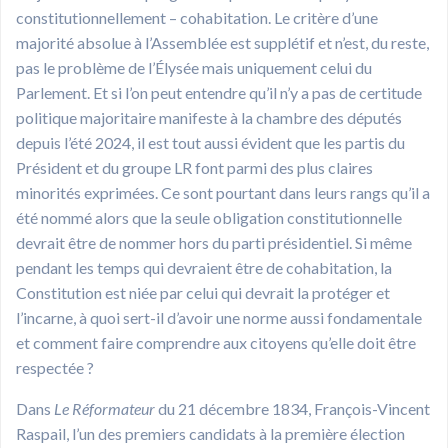
constitutionnellement – cohabitation. Le critère d’une
majorité absolue à l’Assemblée est supplétif et n’est, du reste,
pas le problème de l’Élysée mais uniquement celui du
Parlement. Et si l’on peut entendre qu’il n’y a pas de certitude
politique majoritaire manifeste à la chambre des députés
depuis l’été 2024, il est tout aussi évident que les partis du
Président et du groupe LR font parmi des plus claires
minorités exprimées. Ce sont pourtant dans leurs rangs qu’il a
été nommé alors que la seule obligation constitutionnelle
devrait être de nommer hors du parti présidentiel. Si même
pendant les temps qui devraient être de cohabitation, la
Constitution est niée par celui qui devrait la protéger et
l’incarne, à quoi sert-il d’avoir une norme aussi fondamentale
et comment faire comprendre aux citoyens qu’elle doit être
respectée ?
Dans
Le Réformateur
du 21 décembre 1834, François-Vincent
Raspail, l’un des premiers candidats à la première élection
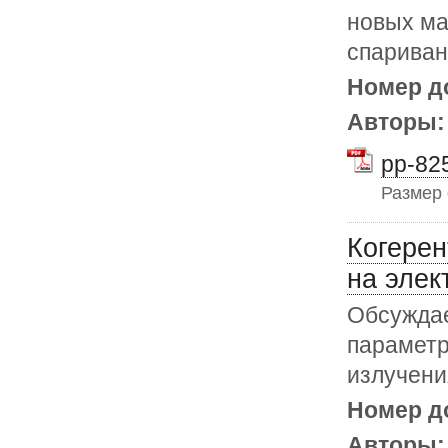
новых ма
спариван
Номер д
Авторы
pp-825
Размер
Когерен
на элек
Обсуждае
параметр
излучени
Номер д
Авторы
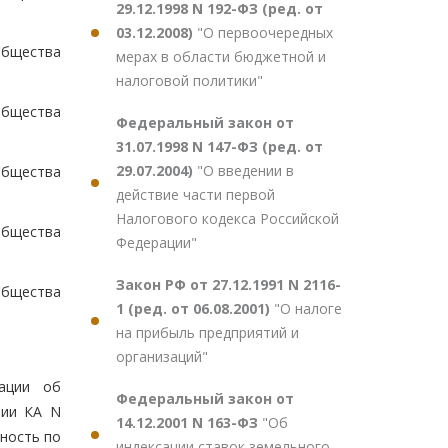
29.12.1998 N 192-ФЗ (ред. от
03.12.2008)
"О первоочередных
общества
мерах в области бюджетной и
налоговой политики"
бщества
Федеральный закон от
31.07.1998 N 147-ФЗ (ред. от
29.07.2004)
"О введении в
общества
действие части первой
Налогового кодекса Российской
общества
Федерации"
Закон РФ от 27.12.1991 N 2116-
общества
1 (ред. от 06.08.2001)
"О налоге
на прибыль предприятий и
организаций"
рации об
Федеральный закон от
рии КА N
14.12.2001 N 163-ФЗ
"Об
ность по
индексации ставок земельного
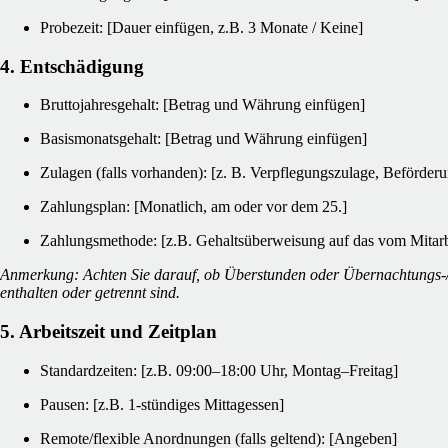
Probezeit: [Dauer einfügen, z.B. 3 Monate / Keine]
4. Entschädigung
Bruttojahresgehalt: [Betrag und Währung einfügen]
Basismonatsgehalt: [Betrag und Währung einfügen]
Zulagen (falls vorhanden): [z. B. Verpflegungszulage, Beförder
Zahlungsplan: [Monatlich, am oder vor dem 25.]
Zahlungsmethode: [z.B. Gehaltsüberweisung auf das vom Mitar
Anmerkung: Achten Sie darauf, ob Überstunden oder Übernachtungs-
enthalten oder getrennt sind.
5. Arbeitszeit und Zeitplan
Standardzeiten: [z.B. 09:00–18:00 Uhr, Montag–Freitag]
Pausen: [z.B. 1-stündiges Mittagessen]
Remote/flexible Anordnungen (falls geltend): [Angeben]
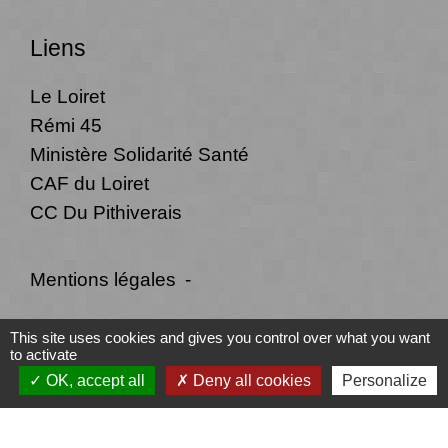
Liens
Le Loiret
Rémi 45
Ministère Solidarité Santé
CAF du Loiret
CC Du Pithiverais
Mentions légales
-
Politique de confidentialité
-
Accessibilité
-
This site uses cookies and gives you control over what you want
to activate
Plan du site
-
Gestion des cookies
OK, accept all
Deny all cookies
Personalize
Site créé en partenariat avec Réseau des Communes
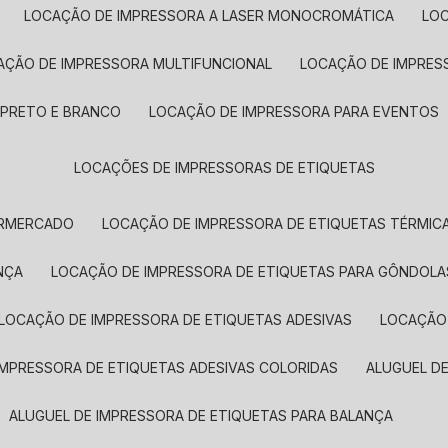
LOCAÇÃO DE IMPRESSORA A LASER MONOCROMÁTICA
LO
AÇÃO DE IMPRESSORA MULTIFUNCIONAL
LOCAÇÃO DE IMPRES
 PRETO E BRANCO
LOCAÇÃO DE IMPRESSORA PARA EVENTOS
LOCAÇÕES DE IMPRESSORAS DE ETIQUETAS
ERMERCADO
LOCAÇÃO DE IMPRESSORA DE ETIQUETAS TÉRMIC
NÇA
LOCAÇÃO DE IMPRESSORA DE ETIQUETAS PARA GÔNDOLA
LOCAÇÃO DE IMPRESSORA DE ETIQUETAS ADESIVAS
LOCAÇÃO
 IMPRESSORA DE ETIQUETAS ADESIVAS COLORIDAS
ALUGUEL D
ALUGUEL DE IMPRESSORA DE ETIQUETAS PARA BALANÇA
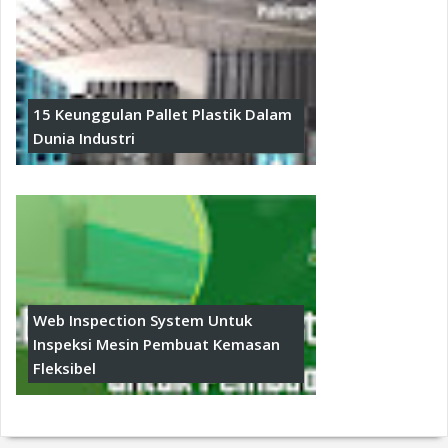
15 Keunggulan Pallet Plastik Dalam
Dunia Industri
Web Inspection System Untuk
Inspeksi Mesin Pembuat Kemasan
Fleksibel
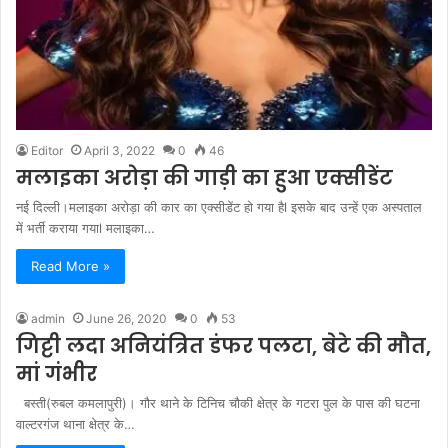
Editor
April 3, 2022
0
46
मलाइका अरोड़ा की गाड़ी का हुआ एक्सीडेंट
नई दिल्ली।मलाइका अरोड़ा की कार का एक्सीडेंट हो गया हैl इसके बाद उन्हें एक अस्पताल
में भर्ती कराया गयाl मलाइका…
Read More »
admin
June 26, 2020
0
53
गिट्टी लदा अनियंत्रित डंफर पलटा, बेटे की मौत,
मां गंभीर
बस्ती(रुबल कमलापुरी)। गौर थाने के टिनिच चौकी क्षेत्र के गटरा पुल के पास की घटना
वाल्टरगंज थाना क्षेत्र के…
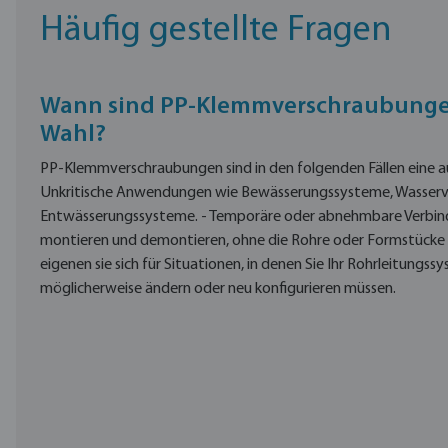
Häufig gestellte Fragen
Wann sind PP-Klemmverschraubungen
Wahl?
PP-Klemmverschraubungen sind in den folgenden Fällen eine a
Unkritische Anwendungen wie Bewässerungssysteme, Wasserv
Entwässerungssysteme. - Temporäre oder abnehmbare Verbi
montieren und demontieren, ohne die Rohre oder Formstücke
eigenen sie sich für Situationen, in denen Sie Ihr Rohrleitungss
möglicherweise ändern oder neu konfigurieren müssen.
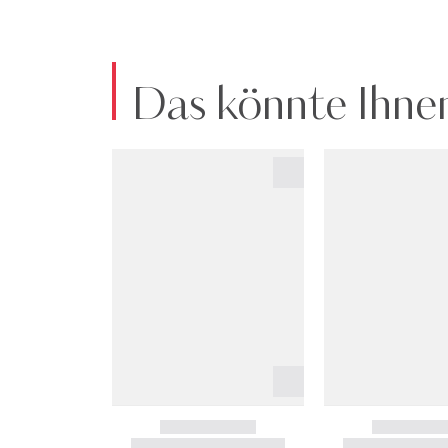
Das könnte Ihnen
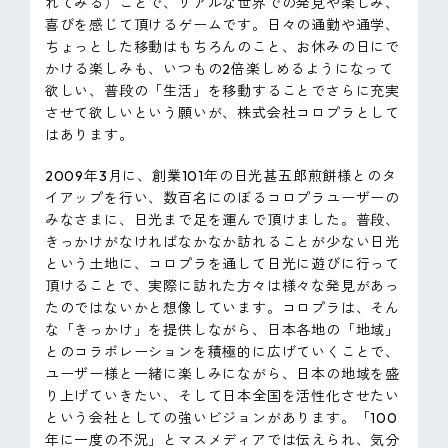
れてみる）ことで、リアルな世界での発見や楽しみ、
喜びを感じて頂けるゲームです。日々の通勤や通学、
ちょっとした移動はもちろんのこと、お休みの日にで
かける楽しみも、いつもの2倍楽しめるようになって
欲しい、普段の「生活」を移動することでさらに充実
させて欲しいという願いが、株式会社コロプラとして
はあります。
2009年3月に、創業101年の日光甚五郎煎餅様とのタ
イアップを行い、数百名にのぼるコロプラユーザーの
みなさまに、日光まで足を運んで頂けました。普段、
きっかけがなければなかなか訪れることが少ない日光
という土地に、コロプラを通して日光に遊びに行って
頂けることで、実際に訪れた方々は様々な発見があっ
たのではないかと想像しています。コロプラは、そん
な「きっかけ」を提供しながら、日本各地の「地域」
とのコラボレーションを積極的に広げていくことで、
ユーザー様と一緒に楽しみにながら、日本の地域を盛
り上げていきたい、そして日本全国を活性化させたい
という会社としての強いビジョンがあります。「100
年に一度の不況」とマスメディアでは伝えられ、気分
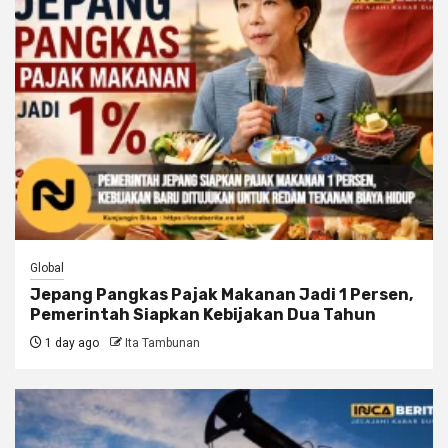
Global
Jepang Pangkas Pajak Makanan Jadi 1 Persen,
Pemerintah Siapkan Kebijakan Dua Tahun
1 day ago
Ita Tambunan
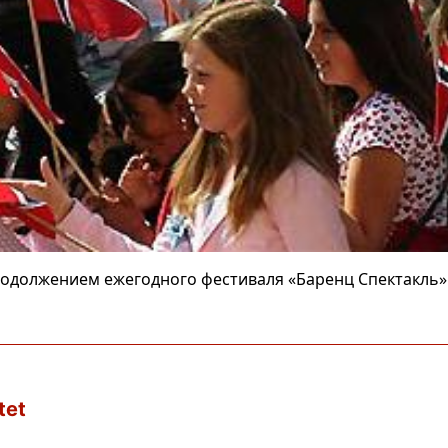
одолжением ежегодного фестиваля «Баренц Спектакль»
tet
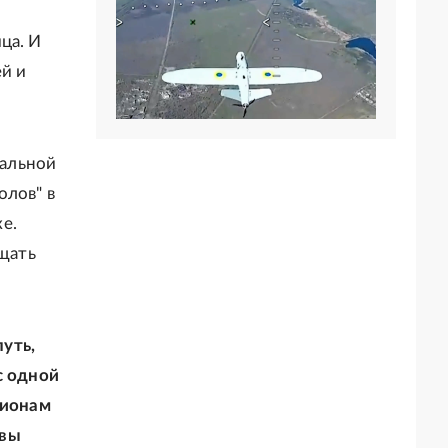
ца. И
ей и
нальной
олов" в
е.
щать
уть,
с одной
гионам
 вы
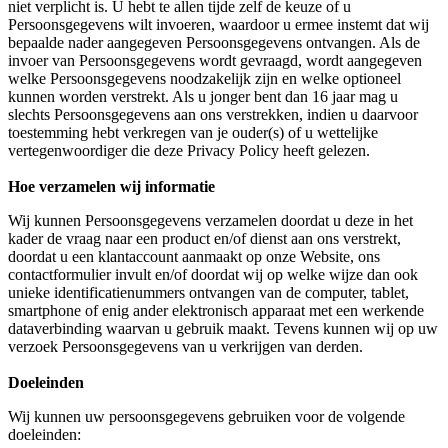
niet verplicht is. U hebt te allen tijde zelf de keuze of u
Persoonsgegevens wilt invoeren, waardoor u ermee instemt dat wij
bepaalde nader aangegeven Persoonsgegevens ontvangen. Als de
invoer van Persoonsgegevens wordt gevraagd, wordt aangegeven
welke Persoonsgegevens noodzakelijk zijn en welke optioneel
kunnen worden verstrekt. Als u jonger bent dan 16 jaar mag u
slechts Persoonsgegevens aan ons verstrekken, indien u daarvoor
toestemming hebt verkregen van je ouder(s) of u wettelijke
vertegenwoordiger die deze Privacy Policy heeft gelezen.
Hoe verzamelen wij informatie
Wij kunnen Persoonsgegevens verzamelen doordat u deze in het
kader de vraag naar een product en/of dienst aan ons verstrekt,
doordat u een klantaccount aanmaakt op onze Website, ons
contactformulier invult en/of doordat wij op welke wijze dan ook
unieke identificatienummers ontvangen van de computer, tablet,
smartphone of enig ander elektronisch apparaat met een werkende
dataverbinding waarvan u gebruik maakt. Tevens kunnen wij op uw
verzoek Persoonsgegevens van u verkrijgen van derden.
Doeleinden
Wij kunnen uw persoonsgegevens gebruiken voor de volgende
doeleinden:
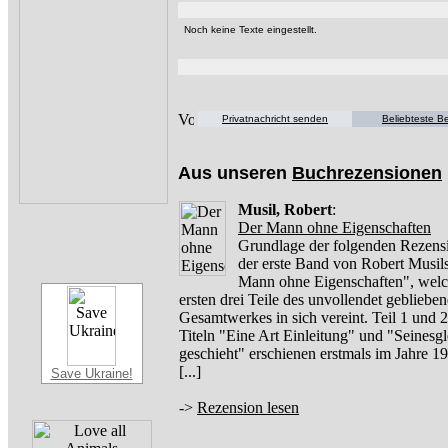
Noch keine Texte eingestellt.
Privatnachricht senden
Beliebteste Be
Aus unseren
Buchrezensionen
Musil, Robert
:
Der Mann ohne Eigenschaften
Grundlage der folgenden Rezensi
der erste Band von Robert Musil
Mann ohne Eigenschaften", welc
ersten drei Teile des unvollendet gebliebe
Gesamtwerkes in sich vereint. Teil 1 und 2
Titeln "Eine Art Einleitung" und "Seinesg
geschieht" erschienen erstmals im Jahre 
[...]
Save Ukraine!
->
Rezension lesen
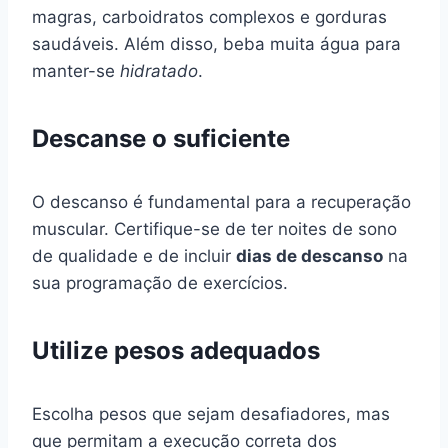
magras, carboidratos complexos e gorduras
saudáveis. Além disso, beba muita água para
manter-se
hidratado
.
Descanse o suficiente
O descanso é fundamental para a recuperação
muscular. Certifique-se de ter noites de sono
de qualidade e de incluir
dias de descanso
na
sua programação de exercícios.
Utilize pesos adequados
Escolha pesos que sejam desafiadores, mas
que permitam a execução correta dos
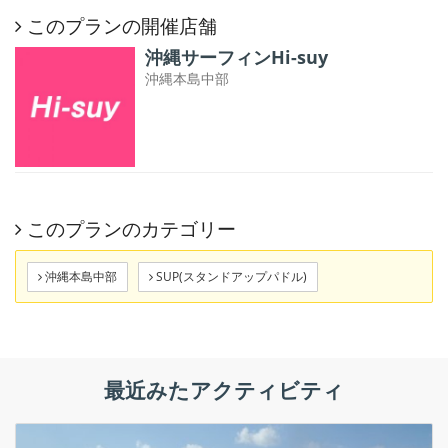
このプランの開催店舗
沖縄サーフィンHi-suy
沖縄本島中部
このプランのカテゴリー
沖縄本島中部
SUP(スタンドアップパドル)
最近みたアクティビティ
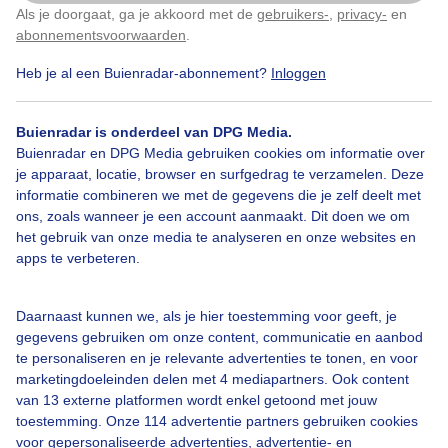
Als je doorgaat, ga je akkoord met de
gebruikers-
,
privacy-
en
Klik
hier
om dit aan te passen
abonnementsvoorwaarden
.
Heb je al een Buienradar-abonnement?
Inloggen
Zandstorm
Lente
Wind
Buienradar is onderdeel van DPG Media.
Buienradar en DPG Media gebruiken cookies om informatie over
je apparaat, locatie, browser en surfgedrag te verzamelen. Deze
Bekijk slideshow
informatie combineren we met de gegevens die je zelf deelt met
ons, zoals wanneer je een account aanmaakt. Dit doen we om
het gebruik van onze media te analyseren en onze websites en
apps te verbeteren.
Een moment geduld aub...
Daarnaast kunnen we, als je hier toestemming voor geeft, je
gegevens gebruiken om onze content, communicatie en aanbod
te personaliseren en je relevante advertenties te tonen, en voor
marketingdoeleinden delen met 4 mediapartners. Ook content
van 13 externe platformen wordt enkel getoond met jouw
toestemming. Onze 114 advertentie partners gebruiken cookies
voor gepersonaliseerde advertenties, advertentie- en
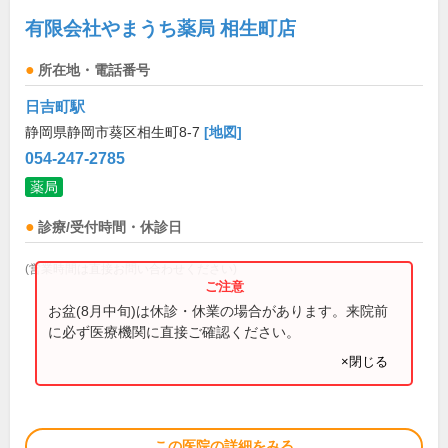
有限会社やまうち薬局 相生町店
所在地・電話番号
日吉町駅
静岡県静岡市葵区相生町8-7
[地図]
054-247-2785
薬局
診療/受付時間・休診日
(営業時間は直接お問い合わせください)
お盆(8月中旬)は休診・休業の場合があります。来院前
に必ず医療機関に直接ご確認ください。
×閉じる
この医院の詳細をみる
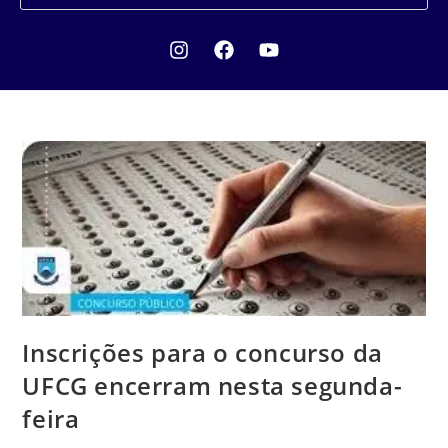
Inscrições para o concurso da
UFCG encerram nesta segunda-
feira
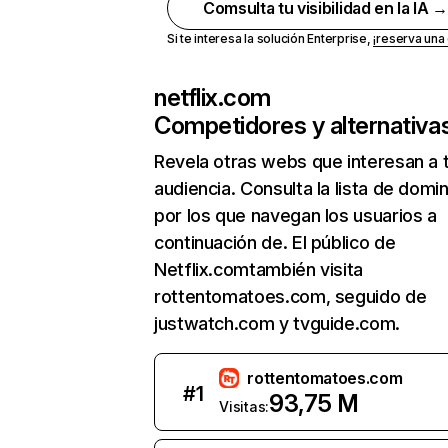
Comsulta tu visibilidad en la IA 
Si te interesa la solución Enterprise,
¡reserva un
netflix.com
Competidores y alternativa
Revela otras webs que interesan a 
audiencia. Consulta la lista de domi
por los que navegan los usuarios a
continuación de. El público de
Netflix.comtambién visita
rottentomatoes.com, seguido de
justwatch.com y tvguide.com.
rottentomatoes.com
#
1
93,75 M
Visitas:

········

Activity:
Write out the lines exactly as they appear, from the first line through the line containing "индексации ставок земельного", inclusive. Omit the pictures.

Result for this exercise:
constitutionnellement – cohabitation. Le critère d’une
majorité absolue à l’Assemblée est supplétif et n’est, du reste,
pas le problème de l’Élysée mais uniquement celui du
Parlement. Et si l’on peut entendre qu’il n’y a pas de certitude
politique majoritaire manifeste à la chambre des députés
depuis l’été 2024, il est tout aussi évident que les partis du
Président et du groupe LR font parmi des plus claires
minorités exprimées. Ce sont pourtant dans leurs rangs qu’il a
été nommé alors que la seule obligation constitutionnelle
devrait être de nommer hors du parti présidentiel. Si même
pendant les temps qui devraient être de cohabitation, la
Constitution est niée par celui qui devrait la protéger et
l’incarne, à quoi sert-il d’avoir une norme aussi fondamentale
et comment faire comprendre aux citoyens qu’elle doit être
respectée ?
Dans
Le Réformateur
du 21 décembre 1834, François-Vincent
Raspail, l’un des premiers candidats à la première élection
новых ма
спариван
Номер д
Авторы
pp-825
Размер
Когерен
на элек
Обсуждае
параметр
излучени
Номер д
Авторы
29.12.1998 N 192-ФЗ (ред. от
03.12.2008)
"О первоочередных
общества
мерах в области бюджетной и
налоговой политики"
бщества
Федеральный закон от
31.07.1998 N 147-ФЗ (ред. от
29.07.2004)
"О введении в
общества
действие части первой
Налогового кодекса Российской
общества
Федерации"
Закон РФ от 27.12.1991 N 2116-
общества
1 (ред. от 06.08.2001)
"О налоге
на прибыль предприятий и
организаций"
рации об
Федеральный закон от
рии КА N
14.12.2001 N 163-ФЗ
"Об
ность по
индексации ставок земельного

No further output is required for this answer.